- Screenplay by: John Donnelly Roy Williams
- Directed by: Sarmad Masud
- Starring: David Harewood;
- Country of origin: United Kingdom
- Original language: English
- No. of series: 1
- No. of episodes: 6

Production
- Executive producer: David Harewood
- Production company: The Lighthouse;

Original release
- Network: Channel 4
- Release: 5 October 2026

= Pierre (TV series) =

British television series

Pierre is an upcoming British television series for Channel 4, co-written by John Donnelly and playwright Roy Wiliams, in his television series debut, and starring David Harewood. It is set to premiere on 5 October 2026.

==Premise==
A London solicitor investigates institutional corruption following the death of a young black man.

==Cast==
- David Harewood as Pierre
- Michele Austin as Charlotte Manners
- Jason Flemyng as DS Ronnie Miller
- Dean-Charles Chapman as Danny Headman
- Nikkita Chadha as Alecia Khan
- Christopher Fairbank as Sean Lambert
- Sara Powell as Celeste Jeffreys
- Cherrelle Skeete as Brenda
- Dylan Ennis as Eli Jeffreys
- Ezrae Maye as Michael
- Jason Durr as Jimmy Vale

==Production==
The series is co-written by John Donnelly and playwright Roy Wiliams, in his television series debut. It is produced by The Lighthouse. It was announced as an upcoming series for Channel 4 in February 2025.

David Harewood is an executive producer and leads the cast.
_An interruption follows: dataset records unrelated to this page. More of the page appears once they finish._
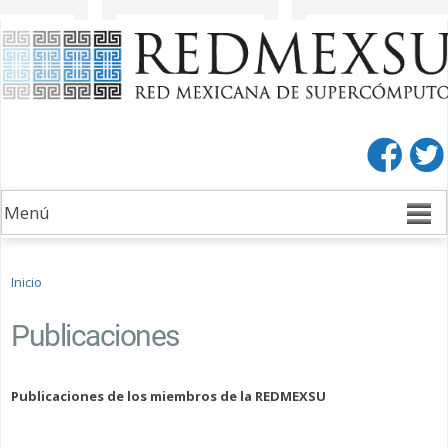
Pasar al
Pasar a
contenido
la barra
principal
lateral
derecha
Se encuentra usted aquí
Inicio
Publicaciones
Publicaciones de los miembros de la REDMEXSU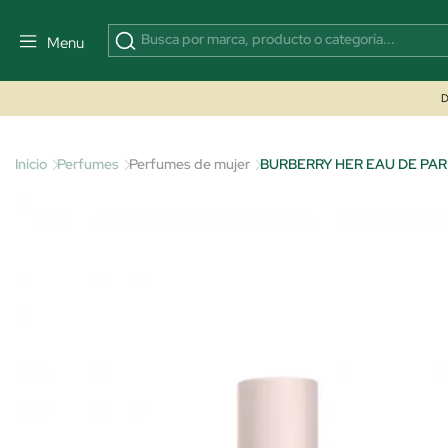
Menu
D
Inicio
Perfumes
Perfumes de mujer
BURBERRY HER EAU DE PA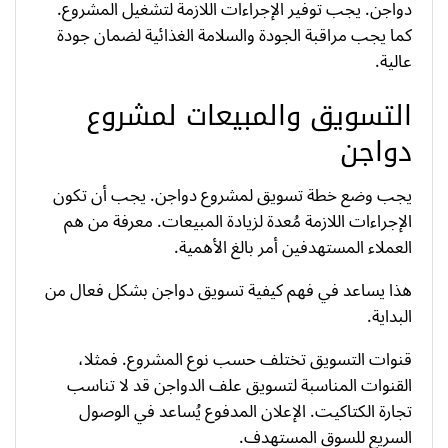
دواجن. يجب توفير الإجراءات اللازمة لتشغيل المشروع.
كما يجب مراقبة الجودة والسلامة الغذائية لضمان جودة
عالية.
التسويق والمبيعات لمشروع
دواجن
يجب وضع خطة تسويق لمشروع دواجن. يجب أن تكون
الإجراءات اللازمة مُعدة لزيادة المبيعات. معرفة من هم
العملاء المستهدفين أمر بالغ الأهمية.
هذا يساعد في فهم كيفية تسويق دواجن بشكل فعال من
البداية.
قنوات التسويق تختلف حسب نوع المشروع. فمثلا،
القنوات المناسبة لتسويق علف الدواجن قد لا تناسب
تجارة الكتاكيت. الإعلان المدفوع يُساعد في الوصول
السريع للسوق المستهدف.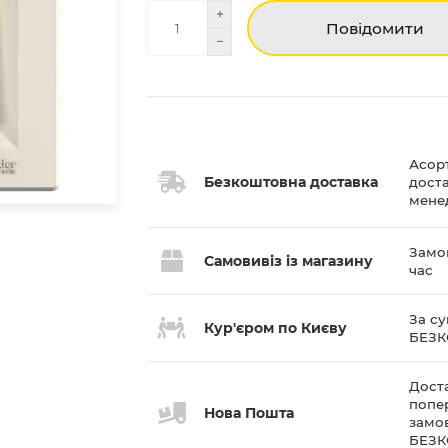
Повідомити
Асор
Безкоштовна доставка
дост
мене
Замов
Самовивіз із магазину
час
За су
Кур'єром по Києву
БЕЗ
Доста
попе
Нова Пошта
замов
БЕЗ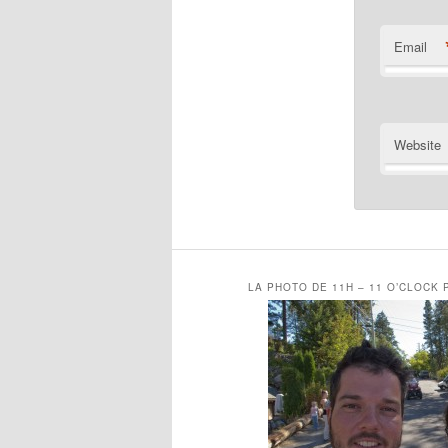
Email
Website
LA PHOTO DE 11H – 11 O’CLOCK 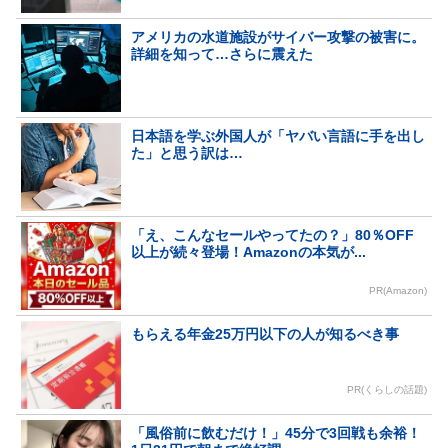
アメリカの水道施設がサイバー攻撃の被害に。
詳細を知って…さらに震えた
日本語を学ぶ外国人が「ヤバい言語に手を出し
た」と思う訳は…
「え、こんなセールやってたの？」80％OFF
以上が続々登場！Amazonの本気が...
PR(Amazon)
もらえる年金25万円以下の人が知るべき事
PR(くらしの話題)
「風俗前に飲むだけ！」45分で3回戦も余裕！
Michele Austin and Jason Flemyng are also part of the lead cast as well as Dean-Charles Chapman, Jason Durr, Nikkita Chadha, Christopher Fairbank, Sara Powell, Cherrelle Skeete, Dylan Ennis and Ezrae Maye.

Filming began in West London in June 2025.

==Broadcast==
It will air in the United Kingdom on Channel 4 on 5 October 2026, with a first trailer released in September 2026.